Google und Facebook sind nicht schuld daran, dass die Verlage seit Jahren keine eigene Branchenlösung auf die Straße gebracht haben. Man könnte sagen, die ganze Branche ist vor Jahren digital falsch abgebogen, und macht den Grundbesitzer oder die Grundbesitzerin der Sackgasse dafür verantwortlich, dass es hier nicht weitergeht. Und wenn, dann nur nach den Regeln des Eigentümers oder der Eigentümerin.


Google, Facebook, die Medien - und die User:innen


Es ist nicht zeitgemäß, wenn regionale und nationale Verlage untereinander ihre Rivalität ausleben – die Branche braucht gemeinsame Lösungen. Es ist Unsinn, wenn jeder Verlag seine eigene Technologie entwickelt. Oder Apps betreibt, Paywalls einführt und Unmengen an Geld dafür ausgibt, um Systeme zu entwickeln, die so funktionieren, wie der Verlag gerne möchte, dass User:innen auf den Verlagscontent zugreifen. Es geht nicht um die Verlage. Es geht um keinen Selbstzweck. Es geht um die User:innen – die Menschen. Die wollen unterhalten werden, sie wollen informiert werden, sie wollen begeistert werden. Google, Facebook und weitere Tech-Unternehmen aus Amerika machen das jeden Tag vor. Sie richten Ihre Produkte konsequent an den Bedürfnissen der User:innen aus. In der Zwischenzeit wird in Europa über gesetzliche Regelungen debattiert, um die besten Technologien und Lösungen verbannen oder einschränken zu können, anstatt selber bessere zu entwickeln.


Gemeinsame Sache


Aus unserer Sicht ist die Lösung einfach und klar: Wir brauchen einen eigenen, digitalen, europäischen Presse-Grosso. Einen, der sich aber weniger nach den Bedürfnissen der Verlage richtet, sondern nach den User:innen. Es muss die Leser:innen einfach nur begeistern. Es muss offensiv vorwärtsgehen. Innovativ, mutig und vor allem gemeinsam! Gemeinsame Interessen mit gebündelter Kraft verfolgen. Nicht im Lobbying, sondern im Bereich Technologie und Innovation. Und durchaus auch gemeinsam mit Facebook und mit Google. Es sollten die Stärken verbunden werden, und gemeinsam ein innovativer Mehrwert geschaffen werden, von dem alle profitieren. Die User:innen, die Verlage und genauso Partner:innen, wie Google und Facebook.

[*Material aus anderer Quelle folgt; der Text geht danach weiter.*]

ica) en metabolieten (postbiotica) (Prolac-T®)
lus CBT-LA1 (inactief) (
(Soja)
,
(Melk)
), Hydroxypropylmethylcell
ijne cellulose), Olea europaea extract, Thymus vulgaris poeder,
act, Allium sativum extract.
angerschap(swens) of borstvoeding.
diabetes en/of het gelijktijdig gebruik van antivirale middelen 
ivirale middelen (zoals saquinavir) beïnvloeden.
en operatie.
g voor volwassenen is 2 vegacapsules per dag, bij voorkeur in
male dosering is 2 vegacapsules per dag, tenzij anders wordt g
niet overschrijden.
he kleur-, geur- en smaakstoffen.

Wir arbeiten seit 2017 daran, dass diese Vision Wirklichkeit wird. Obwohl viele Verlage bis heute ausschließen, im großen Stil gemeinsame Sache machen zu wollen. Was nichts Neues wäre. Im Presse-Grosso war es immer schon so. Und auf Google? Auf Facebook? Auf Clubhouse? Sind hier nicht auch alle gemeinsam vertreten? Die Frage ist dann wieder nur: Wer ist schneller und größer?

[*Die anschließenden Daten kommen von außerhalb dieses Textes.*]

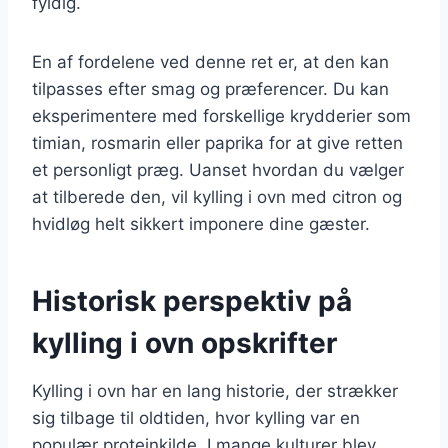
fyldig.
En af fordelene ved denne ret er, at den kan
tilpasses efter smag og præferencer. Du kan
eksperimentere med forskellige krydderier som
timian, rosmarin eller paprika for at give retten
et personligt præg. Uanset hvordan du vælger
at tilberede den, vil kylling i ovn med citron og
hvidløg helt sikkert imponere dine gæster.
Historisk perspektiv på
kylling i ovn opskrifter
Kylling i ovn har en lang historie, der strækker
sig tilbage til oldtiden, hvor kylling var en
populær proteinkilde. I mange kulturer blev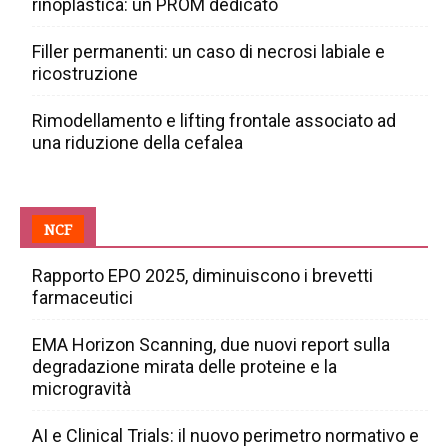
rinoplastica: un PROM dedicato
Filler permanenti: un caso di necrosi labiale e
ricostruzione
Rimodellamento e lifting frontale associato ad
una riduzione della cefalea
NCF
Rapporto EPO 2025, diminuiscono i brevetti
farmaceutici
EMA Horizon Scanning, due nuovi report sulla
degradazione mirata delle proteine e la
microgravità
AI e Clinical Trials: il nuovo perimetro normativo e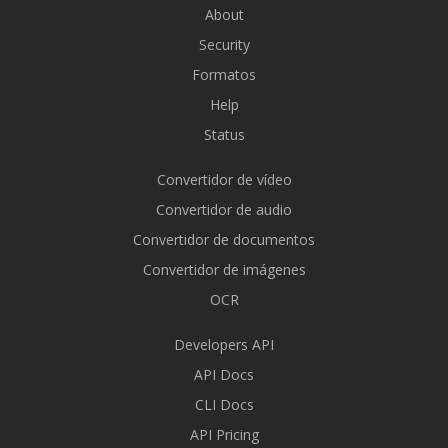
About
Security
Formatos
Help
Status
Convertidor de vídeo
Convertidor de audio
Convertidor de documentos
Convertidor de imágenes
OCR
Developers API
API Docs
CLI Docs
API Pricing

Wir haben eine Technologie entwickelt, die international führend ist, die all das Angesprochene miteinander vereint. Wir entwickeln Funktionen, die den User:innen in den Mittelpunkt stellen, sie begeistern und lange im System halten werden. Im Hintergrund basiert alles auf Daten. Die Monetarisierungs-Möglichkeiten sind plausibel und vielfältig. Und über allem steht immer das Ziel, dass wir ein System aufbauen, das für die Publisher:innen funktioniert, das ihnen im Optimalfall am Ende sogar gehört.

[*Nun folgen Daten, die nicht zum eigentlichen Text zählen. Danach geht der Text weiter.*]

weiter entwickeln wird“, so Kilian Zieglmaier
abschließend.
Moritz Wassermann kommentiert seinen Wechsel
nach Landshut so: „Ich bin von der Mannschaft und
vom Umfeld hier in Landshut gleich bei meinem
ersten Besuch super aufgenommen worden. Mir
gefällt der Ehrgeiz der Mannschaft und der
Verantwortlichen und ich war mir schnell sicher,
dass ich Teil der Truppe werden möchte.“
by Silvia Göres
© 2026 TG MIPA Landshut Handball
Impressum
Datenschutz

Ich bin zwar wie fast alle derzeit meist im Homeoffice, dafür bin ich umso leichter für persönliche Diskussionen zu erreichen. Ich freue mich über Gegenargumente, und noch mehr, wenn wir am Ende einen gemeinsamen Weg finden, wie wir die Unabhängigkeit und Vielfältigkeit der europäischen Verlage langfristig sichern und stärken können. Darin liegt mein Antrieb.